To me it seems that the social arrangements of today are tending to rob the family of self-reliance, responsibility and independence and strip it of the very qualities it is meant to foster - qualities, which make for fullness of living, without which a nation grows old and weary and sterile, lacking altogether the will to survive. Yet this is the arrangement we have imposed on ourselves and its advocates claim that, by doing so, we have strengthened ourselves as a people and assumed, in fact, the moral leadership of the world! I find it hard to understand such reasoning, to see that by whittling away spiritual values, you make it easier to withstand the mad on rush of militant atheism; that by taking the heart out of the home, you increase our strength to withstand that totalitarian menace, which, in its hatred of the West and all it stands for, has been quick to see the essential part played by the family in the preservation of both. The first blows of the totalitarian State have always been directed at the Christian family and its way of life. With the Catholic Church they bracket, as the most determined enemy of all they stand for, the Christian home. Always they try to break it; to tear children from their parents so that they may smash the influence of the home and put in its place their foul doctrines of hate, materialism and racial pride. That was done under Hitler in Germany and the attempt is being made to do it now in the new slave States of Eastern Europe.
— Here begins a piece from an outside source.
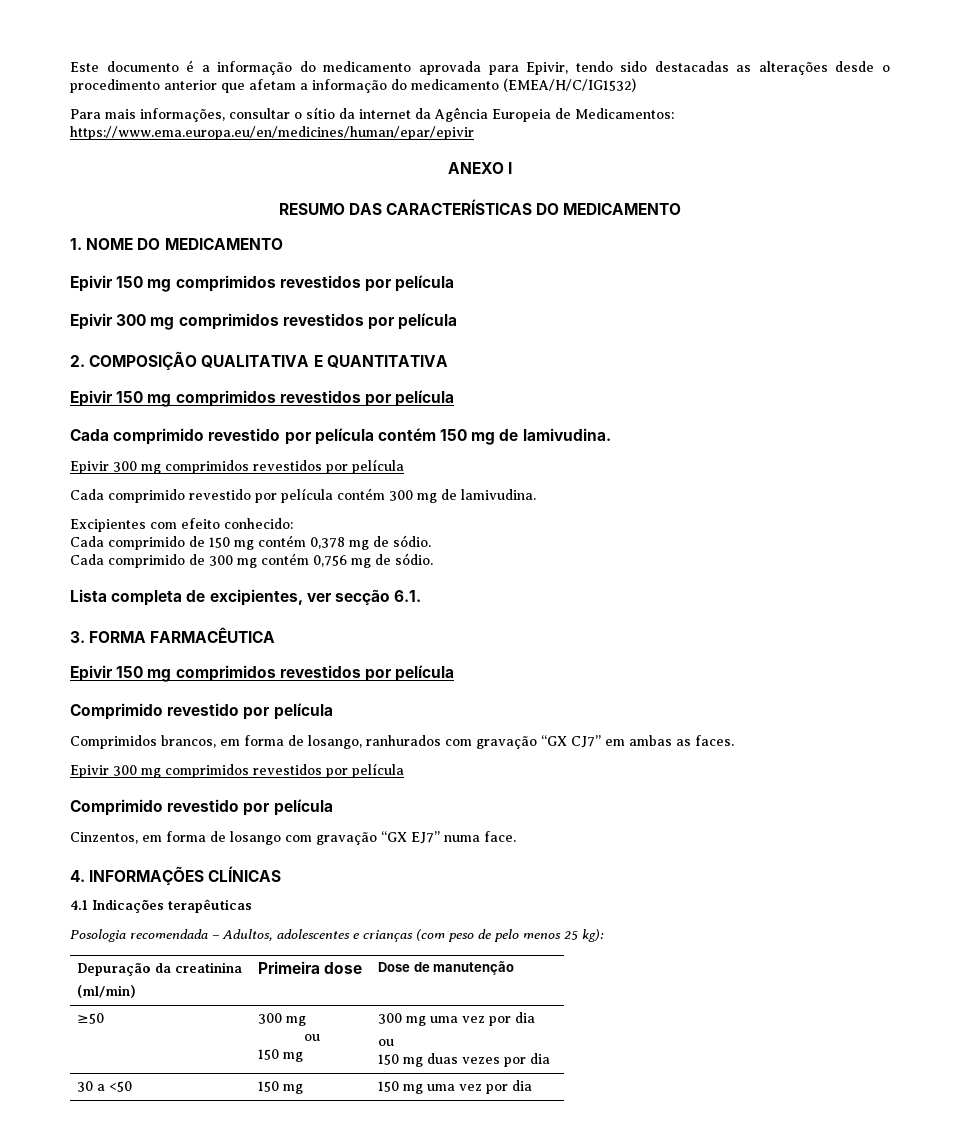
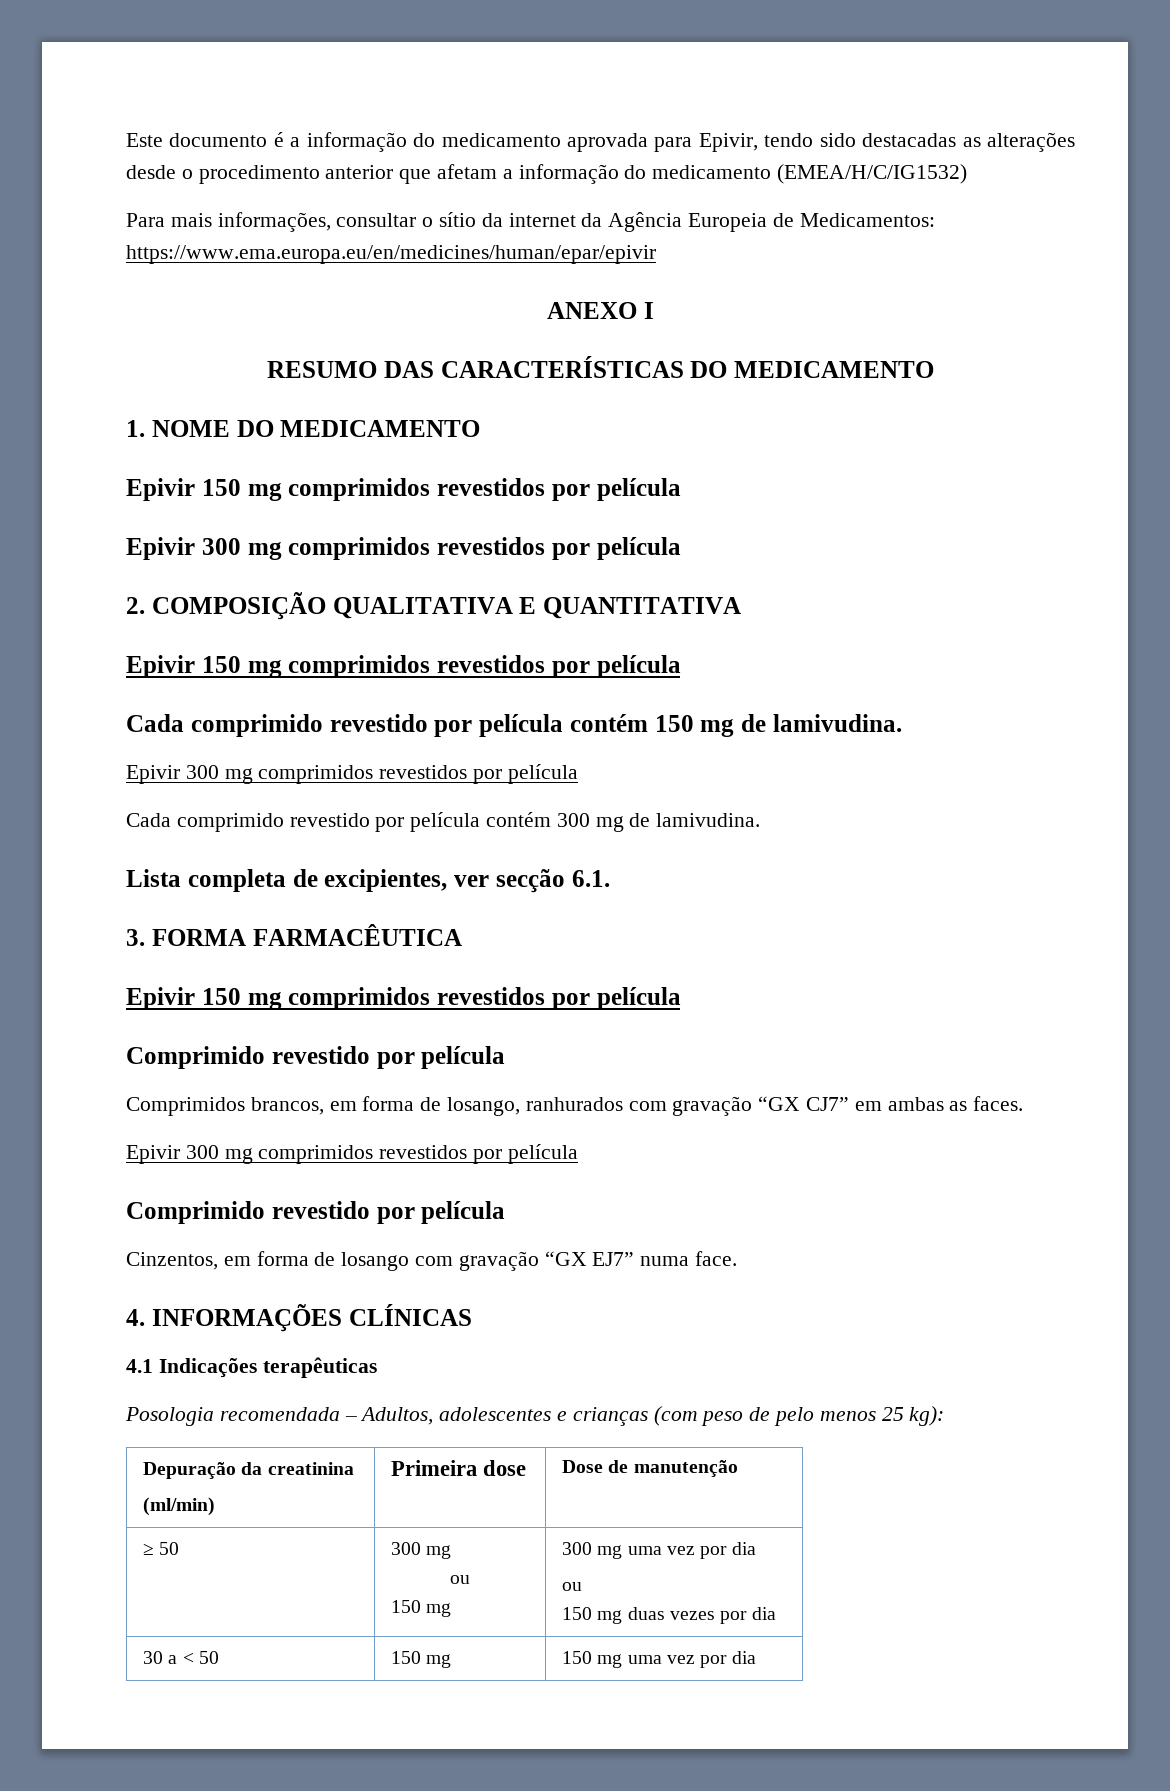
[70,518,293,532] [70,535,431,550] [70,553,433,568] // Excipientes com efeito conhecido: // Cada comprimido de 150 mg contém 0,378 mg de sódio. // Cada comprimido de 300 mg contém 0,756 mg de sódio. -> (761, 820) none
[77,1013,105,1024] ≥50 -> [143,1542,180,1555] ≥ 50
[109,1081,133,1092] <50 -> [182,1651,219,1664] < 50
Listen to a pronouncement from one of them: it is typical of the outlook of those who rule them all:-
"The family is no longer a closed cell, inaccessible from the outside. Formerly the State intervened between parent and children only if there was a direct clash with the criminal law - for example, if parents maltreated their children. The State today is too vitally interested in its future citizens to let things go at this. The State will intervene if it is felt that a child is not receiving an upbringing likely to make it a useful member of the community. The State can then take the child away from the parents, and place it in an institution, or in the care of an appointed guardian."
That came over the Warsaw wireless not so long ago. In it you have an example of the satanic spirit pervading the horrible tyranny now fastened on the peoples of Eastern Europe. Every time we neglect our own children, we give an opening, not only to those, who would thrust it on every home in the world, but to those in the West also, who, in the witless materialism of a misplaced humanitarian ideal, would deprive the family of its Christian spirit - of most of what we mean when we talk about home - and open the door wide to the barbarian invader.
Our Task
Our basic task is clear.
It is that we should strengthen our homes; living those values
learnt at home, which we all know so well - responsibility, reliance,
deep trust, integrity; taking on ourselves the responsibilities
of family life; sharing with our dearest the sacrifices, the
sorrows and the joys given by God to those who are free. Doing
that we will find fullness and, with fullness, strength; achieving
the fruit of freedom we will be resolute in its defence.